Dans les années 60, il rejoint The Emotions, trio vocal signé par le label Caltone. Le single (Buy You) A Rainbow rencontre un vrai succès.

Avec son style romantique et suave, Max gagne le surnom “Romeo”. Le lovers rock coule dans sa voix… mais il veut voler de ses propres ailes.

🔥 Wet Dream : provocation planétaire

En 1969, il sort Wet Dream, un titre audacieux produit par Bunny Lee. Grivois mais entraînant, le morceau est censuré par la BBC… ce qui ne l’empêche pas d’entrer dans le Top 10 UK !

Max Romeo devient une star internationale, malgré (ou grâce à) la provocation. Le reggae sort de l’île… et lui aussi.

✊🏾 L’Éveil Militant et Spirituel

🛐 Le rastafarisme comme boussole

Dans les années 70, Max Romeo change de cap. Il s’ancre dans le mouvement rastafari, qui influence profondément ses textes et sa vision du monde.

Il fonde son label Romax, lance un sound system et enchaîne des morceaux aux messages puissants : Macabee Version, No Peace, Warning Warning.

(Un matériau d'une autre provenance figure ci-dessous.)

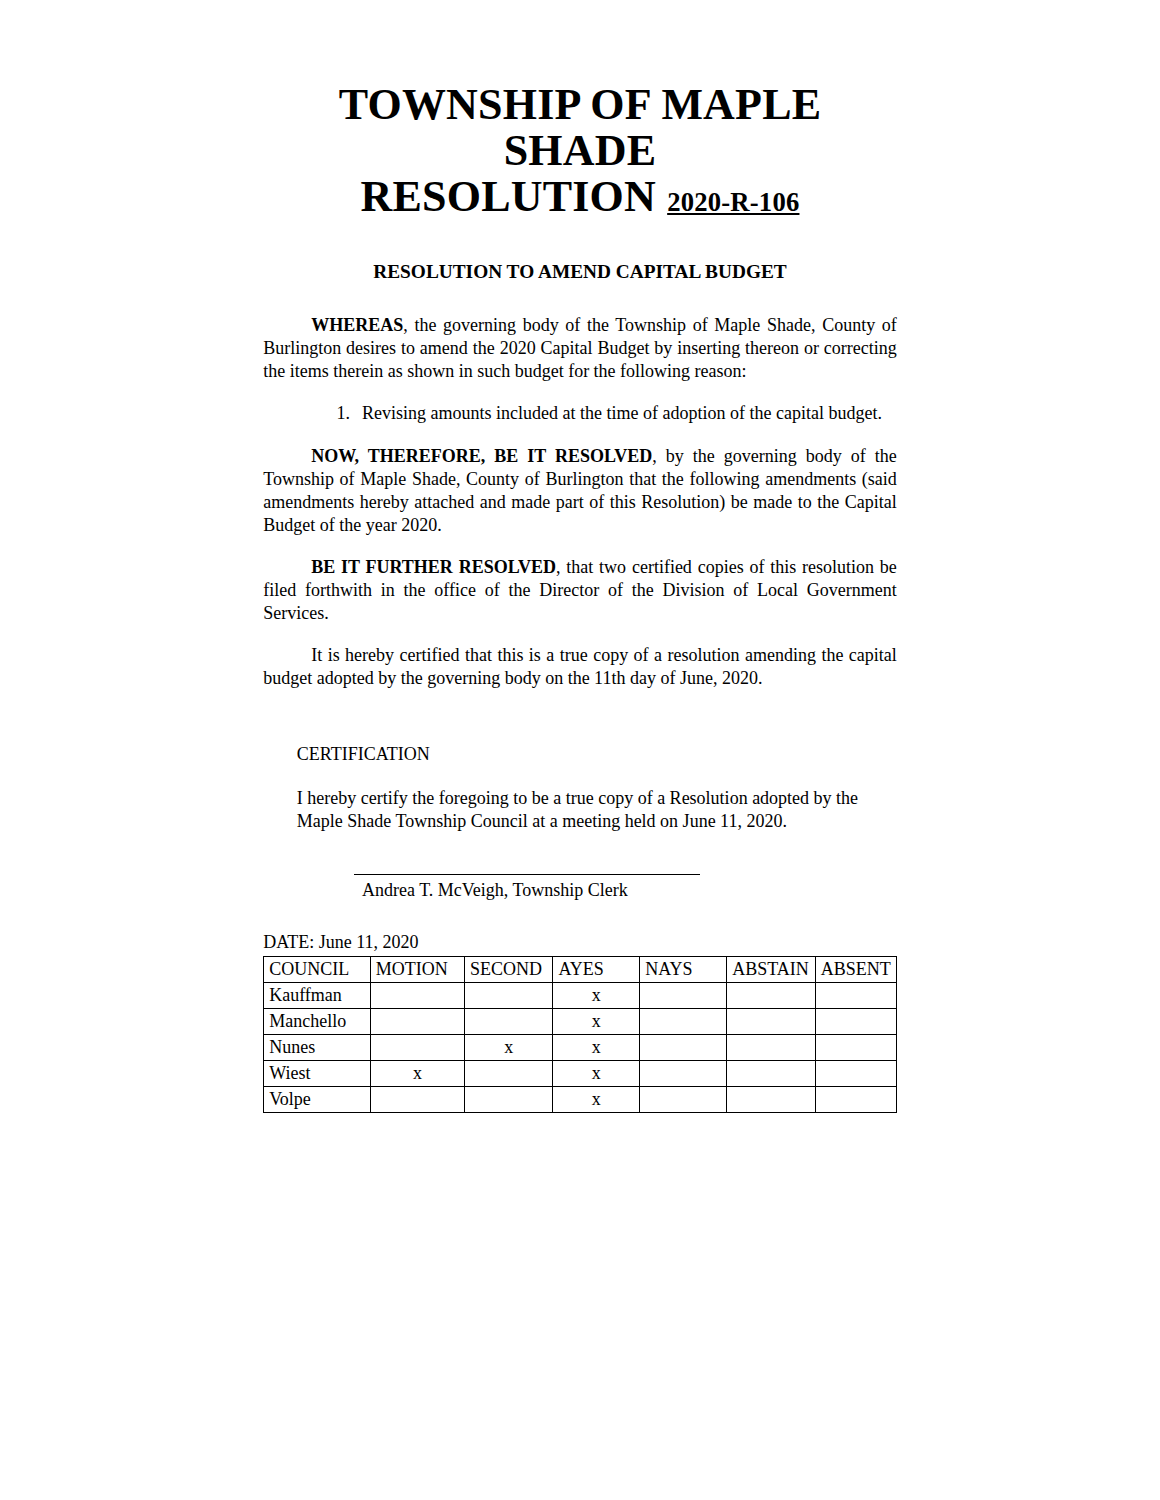TOWNSHIP OF MAPLE SHADE
RESOLUTION 2020-R-106
RESOLUTION TO AMEND CAPITAL BUDGET
WHEREAS, the governing body of the Township of Maple Shade, County of Burlington desires to amend the 2020 Capital Budget by inserting thereon or correcting the items therein as shown in such budget for the following reason:
Revising amounts included at the time of adoption of the capital budget.
NOW, THEREFORE, BE IT RESOLVED, by the governing body of the Township of Maple Shade, County of Burlington that the following amendments (said amendments hereby attached and made part of this Resolution) be made to the Capital Budget of the year 2020.
BE IT FURTHER RESOLVED, that two certified copies of this resolution be filed forthwith in the office of the Director of the Division of Local Government Services.
It is hereby certified that this is a true copy of a resolution amending the capital budget adopted by the governing body on the 11th day of June, 2020.
CERTIFICATION
I hereby certify the foregoing to be a true copy of a Resolution adopted by the Maple Shade Township Council at a meeting held on June 11, 2020.
Andrea T. McVeigh, Township Clerk
DATE: June 11, 2020
| COUNCIL | MOTION | SECOND | AYES | NAYS | ABSTAIN | ABSENT |
| --- | --- | --- | --- | --- | --- | --- |
| Kauffman | | | x | | | |
| Manchello | | | x | | | |
| Nunes | | x | x | | | |
| Wiest | x | | x | | | |
| Volpe | | | x | | | |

Sa musique devient un canal spirituel et politique, à la fois ancrée et prophétique.

🗳 La politique en musique

Max Romeo ne se contente pas de chanter l’amour — il chante aussi la lutte. En 1972, il soutient le PNP (People’s National Party) de Michael Manley avec Let the Power Fall on I, devenu un hymne de campagne.

Mais fidèle à lui-même, il ne tarde pas à critiquer le manque de résultats avec No Joshua No. Pour lui, la musique doit rester libre et lucide.

🔥 L’Apogée avec War Ina Babylon

🎛 Lee “Scratch” Perry & la magie du Black Ark

En 1976, Max Romeo s’associe avec le légendaire Lee « Scratch » Perry. Direction le Black Ark Studio, véritable laboratoire du reggae roots. Ensemble, ils signent War Ina Babylon, un album explosif sur fond de tensions sociales en Jamaïque.

C’est un tournant : Max pose une voix prophétique sur des riddims mystiques. L’album sort chez Island Records et ouvre les portes de l’Europe à son message conscient.

🚀 Chase the Devil : hymne planétaire

Parmi les pépites de l’album, Chase the Devil devient culte. Un texte mi-prière mi-sortilège, où Max annonce qu’il va “envoyer le diable dans l’espace”.

Le morceau sera samplé par The Prodigy dans Out of Space et Kanye West, qui l’utilise pour produire Lucifer de Jay-Z.

Un classique intergénérationnel, repris, remixé, vaporisé… et toujours aussi puissant.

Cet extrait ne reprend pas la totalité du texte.